Hive: select column with non alphanumeric characters - json

I'm using Hive 0.13.0, and I was expecting it to work with table and column names having non alphanumerical characters, as said in the documentation, but it is not.

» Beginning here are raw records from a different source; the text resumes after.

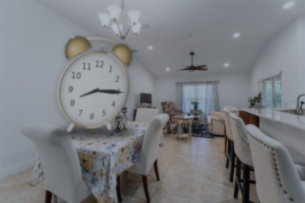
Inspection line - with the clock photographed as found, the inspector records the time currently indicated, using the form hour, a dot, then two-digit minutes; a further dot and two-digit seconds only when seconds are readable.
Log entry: 8.15
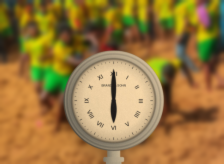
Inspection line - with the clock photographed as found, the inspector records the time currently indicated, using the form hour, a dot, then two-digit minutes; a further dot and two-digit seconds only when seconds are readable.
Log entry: 6.00
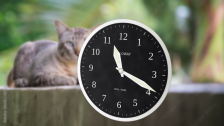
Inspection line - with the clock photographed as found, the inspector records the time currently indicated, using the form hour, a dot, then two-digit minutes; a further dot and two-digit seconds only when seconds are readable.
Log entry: 11.19
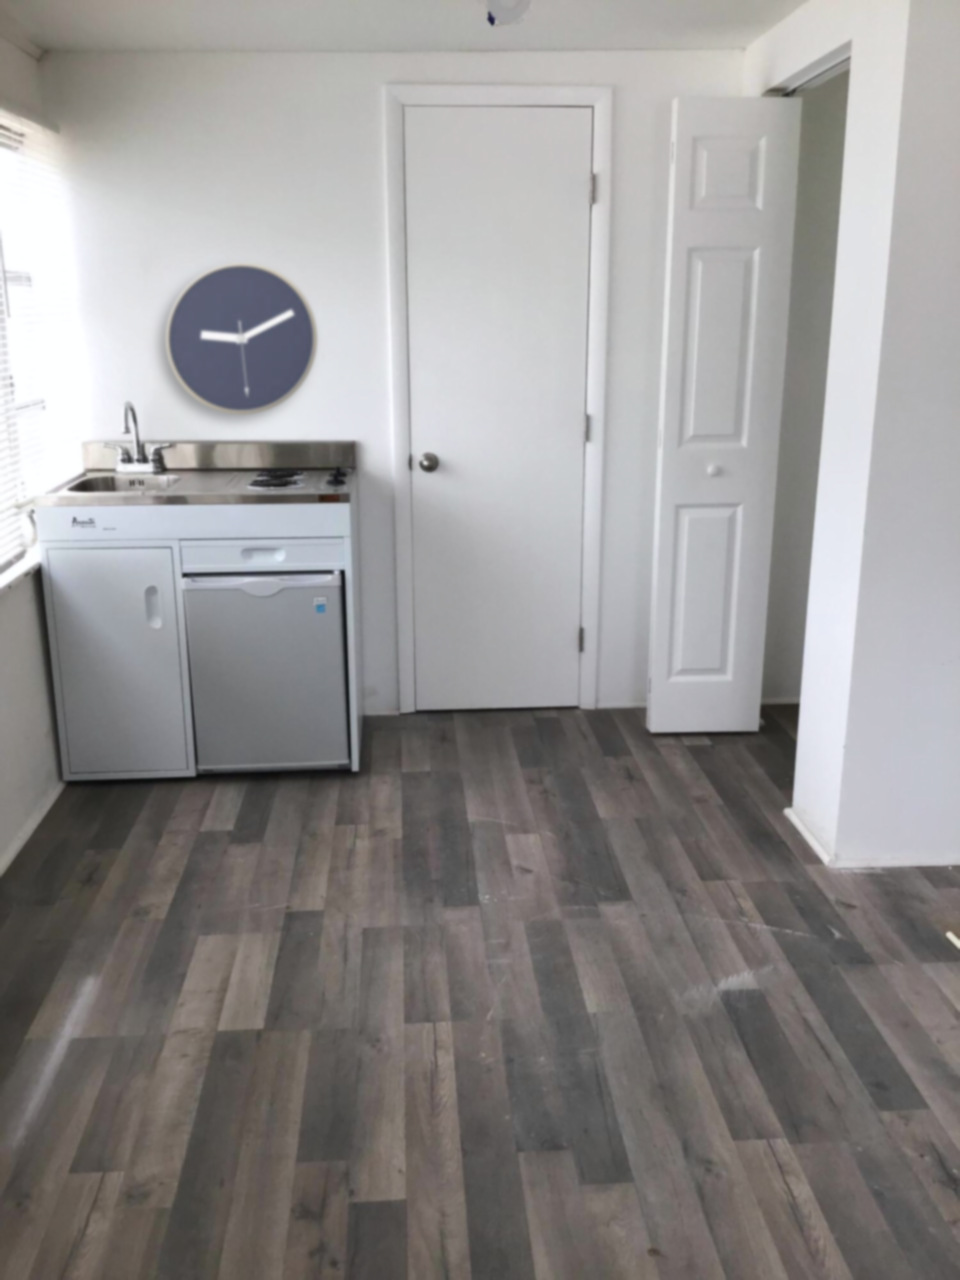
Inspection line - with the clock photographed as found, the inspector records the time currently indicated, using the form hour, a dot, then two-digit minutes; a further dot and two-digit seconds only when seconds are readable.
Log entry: 9.10.29
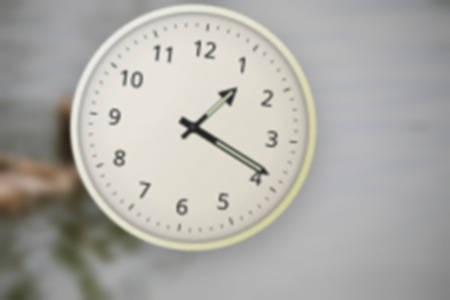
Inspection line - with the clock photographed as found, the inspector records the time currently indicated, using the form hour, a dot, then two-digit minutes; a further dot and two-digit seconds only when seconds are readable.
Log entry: 1.19
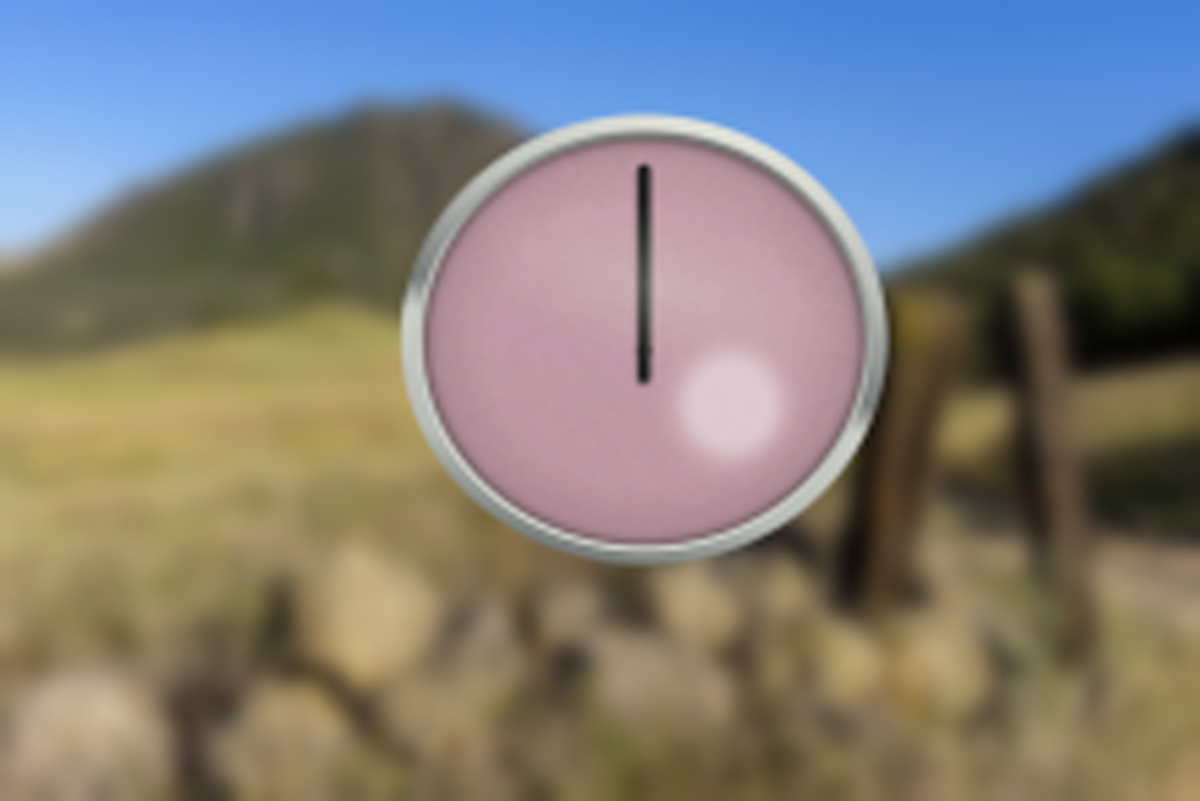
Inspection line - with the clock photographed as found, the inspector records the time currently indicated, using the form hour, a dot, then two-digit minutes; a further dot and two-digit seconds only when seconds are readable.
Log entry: 12.00
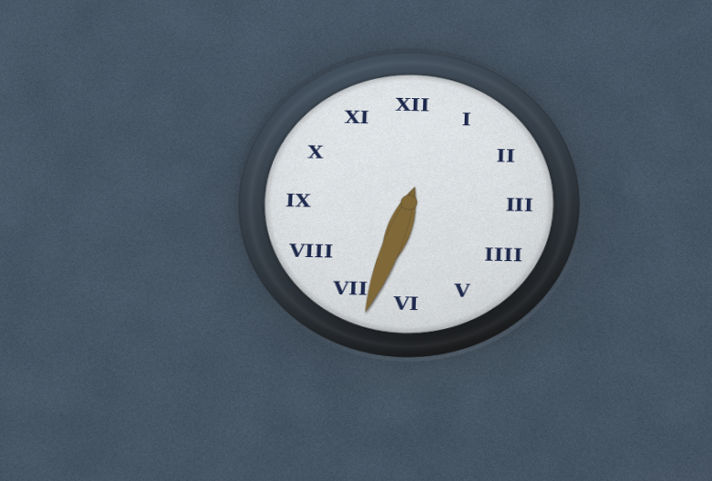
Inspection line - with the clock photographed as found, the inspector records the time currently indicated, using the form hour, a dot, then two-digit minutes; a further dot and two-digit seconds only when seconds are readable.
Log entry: 6.33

I've been able to create a table having column names with dots, for instance:
hive> create external table frb_test (recvTime string, fiwareServicePath string, entityId string, entityType string, `ORL.SOU.DH.SSTA10.T.HVAC.HeatLoad` string, `ORL.SOU.DH.SSTA10.T.HVAC.HeatLoad_md` array<struct<name:string,type:string,value:string>>) row format serde 'org.openx.data.jsonserde.JsonSerDe' location '/user/frb/test';
OK
Time taken: 0.286 seconds
As you can see, I'm using https://github.com/rcongiu/Hive-JSON-Serde as Json serde.Nevertheless, below is the content of hdfs:///user/frb/test:
$ hadoop fs -cat /user/frb/test/deleteme
{"recvTime":"2016-02-09T18:03:48.986Z","fiwareServicePath":"orl_sou","entityId":"ORL.SOU.DH.SSTA10","entityType":"ETS", "ORL.SOU.DH.SSTA10.T.HVAC.HeatLoad":"10.673299789428711", "ORL.SOU.DH.SSTA10.T.HVAC.HeatLoad_md":[{"name":"dofTimestamp","type":"ms","value":"2016-02-08T23:00:00.000Z"},{"name":"tag","type":"text","value":"ORL.SOU.DH.SSTA10.T.HVAC.HeatLoad"},{"name":"description","type":"text","value":"Electrical heat load"},{"name":"quality","type":"0:GOOD, +0:ERROR","value":"10813440"},{"name":"max","type":"max","value":"null"},{"name":"min","type":"min","value":"null"},{"name":"lcl","type":"lcl","value":"null"},{"name":"ucl","type":"ucl","value":"null"}]}
I'm not able to select the orl.sou.dh.ssta10.t.hvac.heatload column:
hive> add jar /home/frb/json-serde-1.3.7-jar-with-dependencies.jar;
hive> select `orl.sou.dh.ssta10.t.hvac.heatload` from frb_test; Total jobs = 1
Launching Job 1 out of 1
Number of reduce tasks is set to 0 since there's no reduce operator
Starting Job = job_1455032234756_0008, Tracking URL = http://namenode.fiware.org:8088/proxy/application_1455032234756_0008/
Kill Command = /opt/cloudera/parcels/CDH-5.3.2-1.cdh5.3.2.p0.10/lib/hadoop/bin/hadoop job -kill job_1455032234756_0008
Hadoop job information for Stage-1: number of mappers: 1; number of reducers: 0
2016-02-11 17:05:56,150 Stage-1 map = 0%, reduce = 0%
2016-02-11 17:06:23,653 Stage-1 map = 100%, reduce = 0%
Ended Job = job_1455032234756_0008 with errors
Error during job, obtaining debugging information...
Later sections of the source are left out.